Приоткрылась дверь наружу. На пороге – со свечой в сухонькой руке – старушка:

– Это кто ж  такой еще?

– Да я, бабушка, Ерема, сын Егория-царя. Ты пусти меня до дому – утомился очень я.

Та промолвила, взирая из-под спутанных седин:

– И откуда в нашем крае очутился царский сын?

– Бабушка, я без утайки все тебе готов сказать, но, пожалуйста, мне дай-ка хоть горбушку покусать. Я не ворог, не грабитель, я крещеный, как и ты, только вот свою обитель не могу пока найти.

Мать седая повернулась и Ерему позвала. Тот забрал с собою с улицы летучего орла.

В горнице, под светом тусклым трех иль четырех свечей, скарба виделось не густо, ценных не было вещей. Чисто по углам, но балки перекошены слегка. Знать, одна живет хозяйка, нету в доме мужика.

– Грабить, как ты видишь, неча: злата нет, да не беда. Вот полати, щи из печи, да кусочек хлеба дам. И сними свою одежу. Ее надо постирать. Сыну царскому негоже в грязной свитке щеголять. А чтобы не застудиться, это вот одень пока, – и какие-то тряпицы подала из сундука. В другой раз Ерема вряд ли захотел надеть бы их. Но какие варианты? Вариантов никаких!

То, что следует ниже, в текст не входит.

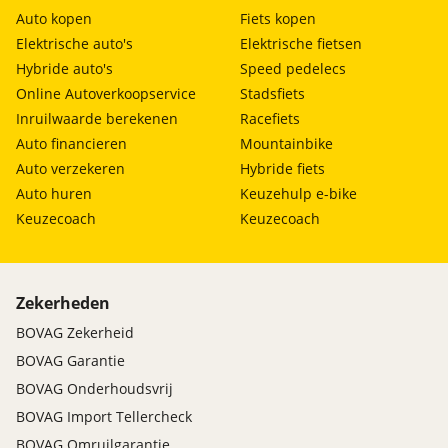
Auto kopen
Fiets kopen
Elektrische auto's
Elektrische fietsen
Hybride auto's
Speed pedelecs
Online Autoverkoopservice
Stadsfiets
Inruilwaarde berekenen
Racefiets
Auto financieren
Mountainbike
Auto verzekeren
Hybride fiets
Auto huren
Keuzehulp e-bike
Keuzecoach
Keuzecoach
Zekerheden
BOVAG Zekerheid
BOVAG Garantie
BOVAG Onderhoudsvrij
BOVAG Import Tellercheck
BOVAG Omruilgarantie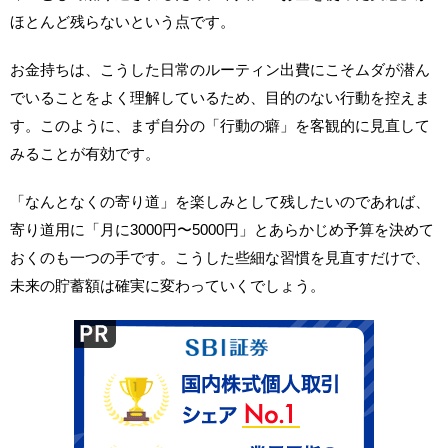
ほとんど残らないという点です。
お金持ちは、こうした日常のルーティン出費にこそムダが潜ん
でいることをよく理解しているため、目的のない行動を控えま
す。このように、まず自分の「行動の癖」を客観的に見直して
みることが有効です。
「なんとなくの寄り道」を楽しみとして残したいのであれば、
寄り道用に「月に3000円〜5000円」とあらかじめ予算を決めて
おくのも一つの手です。こうした些細な習慣を見直すだけで、
未来の貯蓄額は確実に変わっていくでしょう。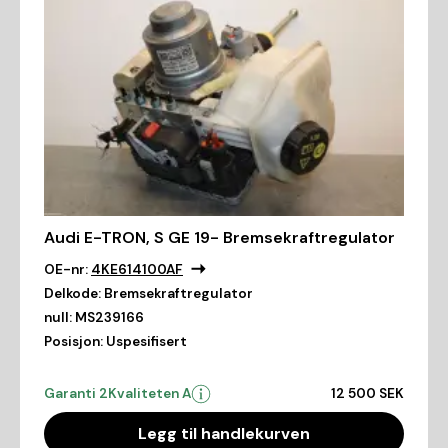
Audi E-TRON, S GE 19- Bremsekraftregulator
OE-nr:
4KE614100AF
Delkode:
Bremsekraftregulator
null:
MS239166
Posisjon:
Uspesifisert
Garanti 2
Kvaliteten A
12 500 SEK
Legg til handlekurven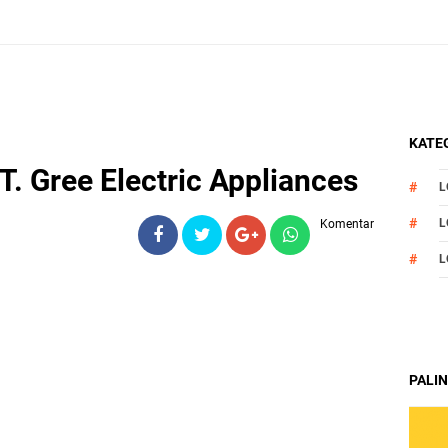
KATEG
. Gree Electric Appliances
L
L
Komentar
L
PALIN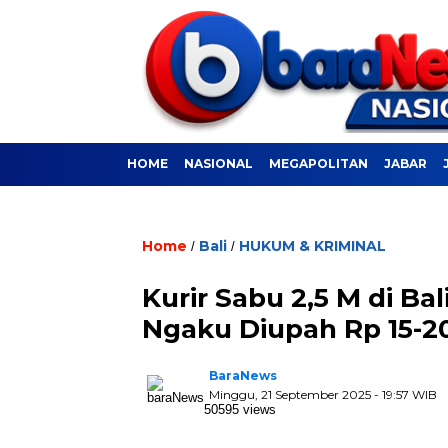
HOME
NASIONAL
MEGAPOLITAN
JABAR
Home
Bali
HUKUM & KRIMINAL
/
/
Kurir Sabu 2,5 M di B
Ngaku Diupah Rp 15-20
BaraNews
Minggu, 21 September 2025 - 19:57 WIB
50595 views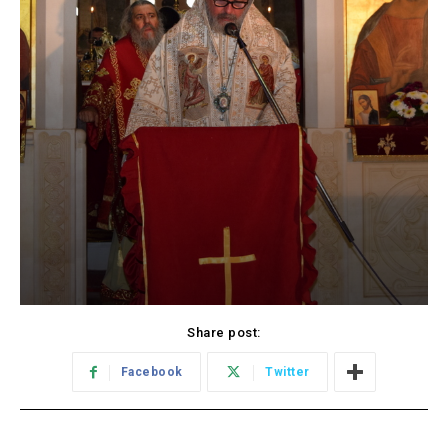
Share post:
Facebook
Twitter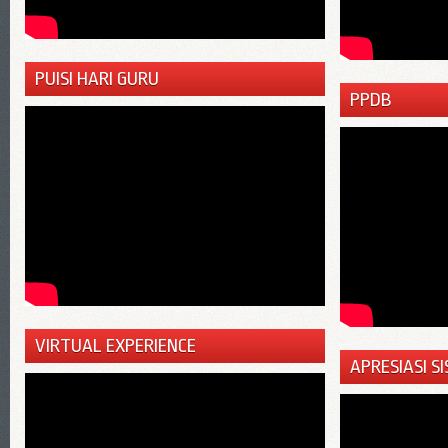
PUISI HARI GURU
PPDB
VIRTUAL EXPERIENCE
APRESIASI 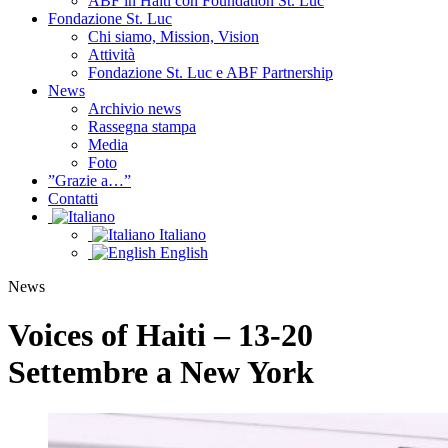
ABF in Haiti con Foundation St. Luc
Fondazione St. Luc
Chi siamo, Mission, Vision
Attività
Fondazione St. Luc e ABF Partnership
News
Archivio news
Rassegna stampa
Media
Foto
”Grazie a…”
Contatti
Italiano
English
News
Voices of Haiti – 13-20
Settembre a New York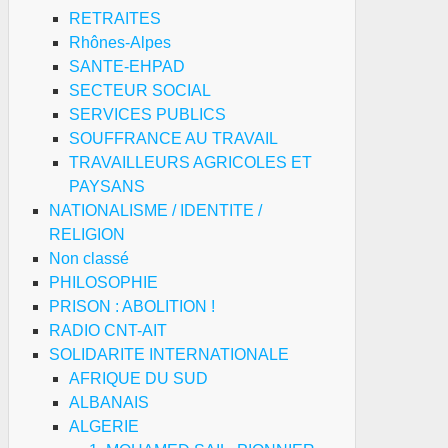
RETRAITES
Rhônes-Alpes
SANTE-EHPAD
SECTEUR SOCIAL
SERVICES PUBLICS
SOUFFRANCE AU TRAVAIL
TRAVAILLEURS AGRICOLES ET
PAYSANS
NATIONALISME / IDENTITE /
RELIGION
Non classé
PHILOSOPHIE
PRISON : ABOLITION !
RADIO CNT-AIT
SOLIDARITE INTERNATIONALE
AFRIQUE DU SUD
ALBANAIS
ALGERIE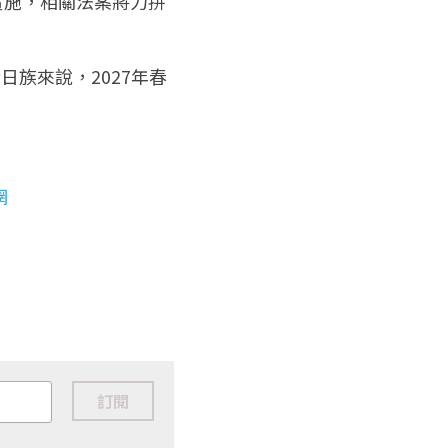
實施，相關法案將力拼
日族來說，2027年春
網
訂閱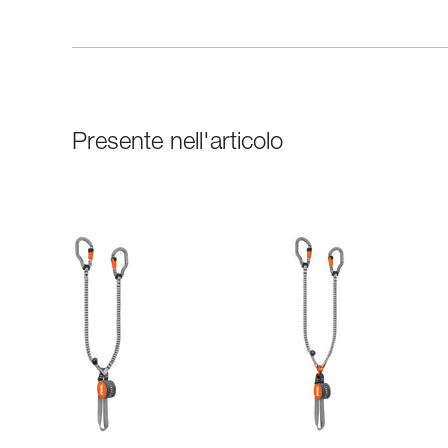
Presente nell'articolo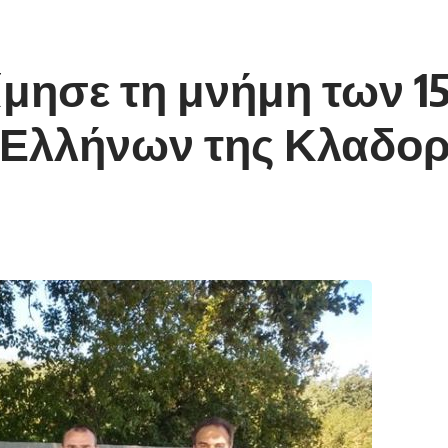
ίμησε τη μνήμη των 1
 Ελλήνων της Κλαδο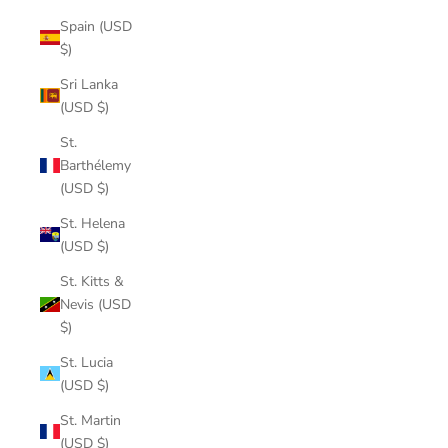
Spain (USD
$)
Sri Lanka
(USD $)
St.
Barthélemy
(USD $)
St. Helena
(USD $)
St. Kitts &
Nevis (USD
$)
St. Lucia
(USD $)
St. Martin
(USD $)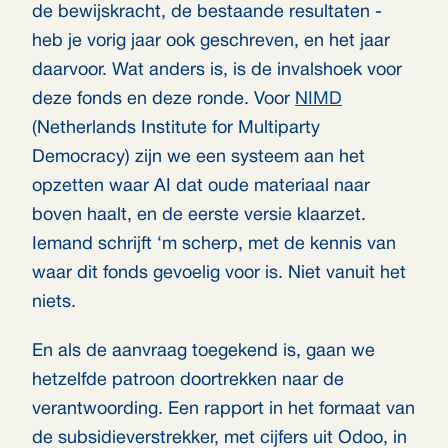
de bewijskracht, de bestaande resultaten -
heb je vorig jaar ook geschreven, en het jaar
daarvoor. Wat anders is, is de invalshoek voor
deze fonds en deze ronde. Voor
NIMD
(Netherlands Institute for Multiparty
Democracy) zijn we een systeem aan het
opzetten waar AI dat oude materiaal naar
boven haalt, en de eerste versie klaarzet.
Iemand schrijft ‘m scherp, met de kennis van
waar dit fonds gevoelig voor is. Niet vanuit het
niets.
En als de aanvraag toegekend is, gaan we
hetzelfde patroon doortrekken naar de
verantwoording. Een rapport in het formaat van
de subsidieverstrekker, met cijfers uit Odoo, in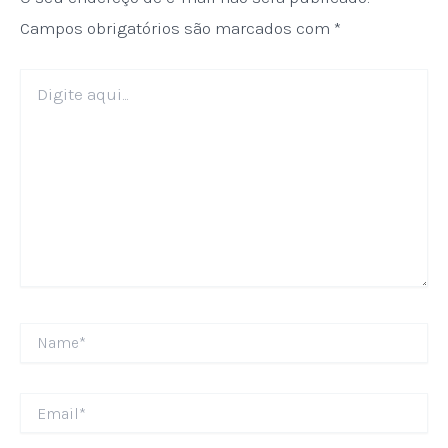
Campos obrigatórios são marcados com
*
Digite
aqui...
Name*
Email*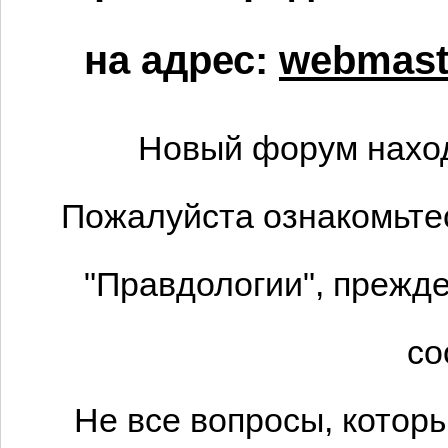
на адрес:
webmaste
Новый форум наход
Пожалуйста ознакомьтес
"Правдологии", прежде
со
Не все вопросы, котор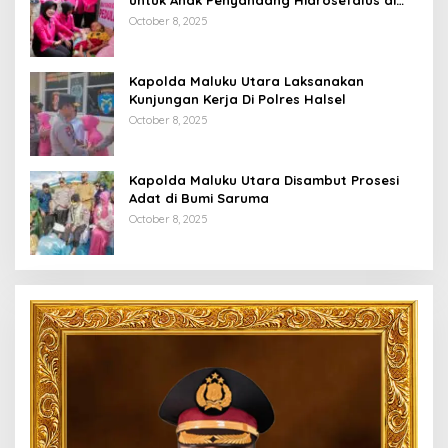
untuk Anak Penyandang Hidrosefalus di
Desa Babang
October 8, 2025
Kapolda Maluku Utara Laksanakan
Kunjungan Kerja Di Polres Halsel
October 8, 2025
Kapolda Maluku Utara Disambut Prosesi
Adat di Bumi Saruma
October 8, 2025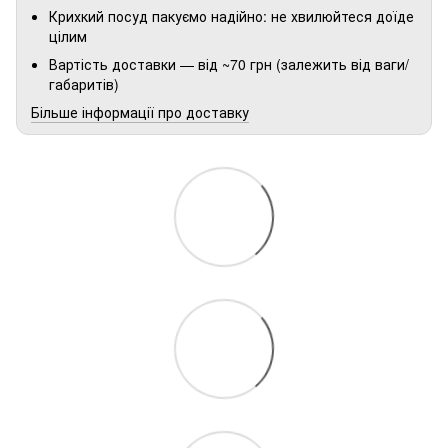
Крихкий посуд пакуємо надійно: не хвилюйтеся доїде
цілим
Вартість доставки — від ~70 грн (залежить від ваги/
габаритів)
Більше інформації про доставку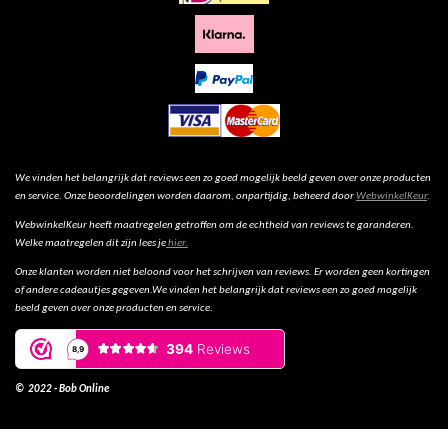
We vinden het belangrijk dat reviews een zo goed mogelijk beeld geven over onze producten
en service. Onze beoordelingen worden daarom, onpartijdig, beheerd door
WebwinkelKeur
.
WebwinkelKeur heeft maatregelen getroffen om de echtheid van reviews te garanderen.
Welke maatregelen dit zijn lees je
hier.
Onze klanten worden niet beloond voor het schrijven van reviews. Er worden geen kortingen
of andere cadeautjes gegeven.We vinden het belangrijk dat reviews een zo goed mogelijk
beeld geven over onze producten en service.
© 2022 - Bob Online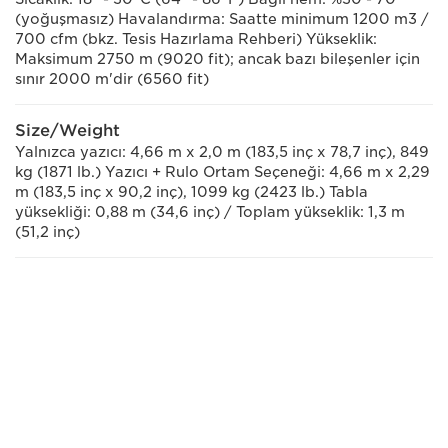
(yoğuşmasız) Havalandırma: Saatte minimum 1200 m3 /
700 cfm (bkz. Tesis Hazırlama Rehberi) Yükseklik:
Maksimum 2750 m (9020 fit); ancak bazı bileşenler için
sınır 2000 m'dir (6560 fit)
Size/Weight
Yalnızca yazıcı: 4,66 m x 2,0 m (183,5 inç x 78,7 inç), 849
kg (1871 lb.) Yazıcı + Rulo Ortam Seçeneği: 4,66 m x 2,29
m (183,5 inç x 90,2 inç), 1099 kg (2423 lb.) Tabla
yüksekliği: 0,88 m (34,6 inç) / Toplam yükseklik: 1,3 m
(51,2 inç)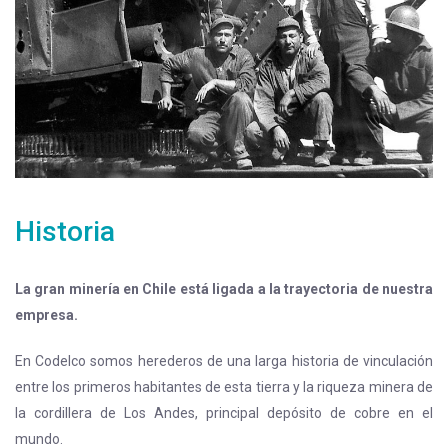
Historia
La gran minería en Chile está ligada a la trayectoria de nuestra
empresa.
En Codelco somos herederos de una larga historia de vinculación
entre los primeros habitantes de esta tierra y la riqueza minera de
la cordillera de Los Andes, principal depósito de cobre en el
mundo.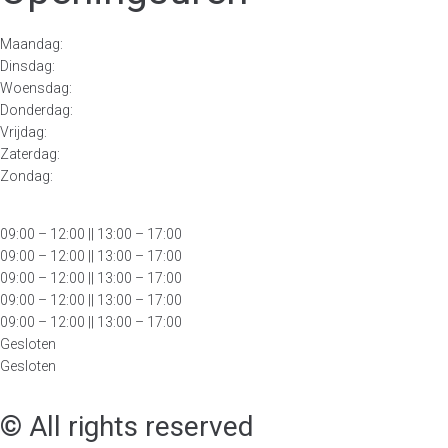
Maandag:
Dinsdag:
Woensdag:
Donderdag:
Vrijdag:
Zaterdag:
Zondag:
09:00 – 12:00
|| 13:00 – 17:00
09:00 – 12:00 || 13:00 – 17:00
09:00 – 12:00 || 13:00 – 17:00
09:00 – 12:00 || 13:00 – 17:00
09:00 – 12:00 || 13:00 – 17:00
Gesloten
Gesloten
© All rights reserved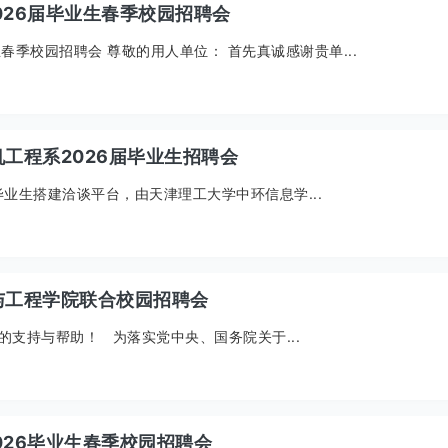
2026届毕业生春季校园招聘会
生春季校园招聘会 尊敬的用人单位： 首先真诚感谢贵单...
工程系2026届毕业生招聘会
业生搭建洽谈平台，由天津理工大学中环信息学...
与工程学院联合校园招聘会
支持与帮助！ 为落实党中央、国务院关于...
026毕业生春季校园招聘会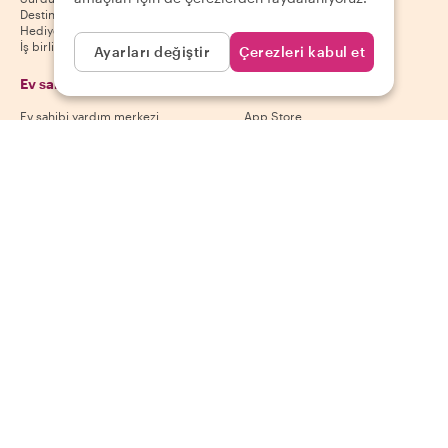
Destinasyonlar
Hediye kuponları
İş birliği yap
Ayarları değiştir
Çerezleri kabul et
Ev sahipleri
Uygulamamızı indir
Ev sahibi yardım merkezi
App Store
Ev sahibi iptal politikası
Google Play Store
Ev sahibi kullanım koşulları
Ev sahibi ol
Bizi takip et
Ödeme yöntemleri
Mastercard, Visa, Amex, Di
Facebook
Instagram
YouTube
Kullanılabilirlik destinasyona göre değişir
©
2026
Withlocals.com
|
Gizlilik Politikası
|
Çerezler
|
Site haritası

Щи простецкие, конечно, есть царевичу нельзя. Только он ведь, делом грешным, провиант с собой не взял!  С молодецким аппетитом принялся их уплетать; через пять минут был сытым, и по телу благодать заструилась теплой гущей. Веки стали тяжелеть, и, чтобы пока грядущий сон ему преодолеть, он спросил:

– А как, бабуля, звать тебя и величать?

– Катериной. Так какую ты у нас забыл печаль?

Рассказал Ерема кратко, как то утро началось. Как он на орле украдкой улетел, и как пришлось, с ветром споря, опуститься у разлившейся реки, после берегом тащиться, как увидел огоньки и к ней в двери постучался.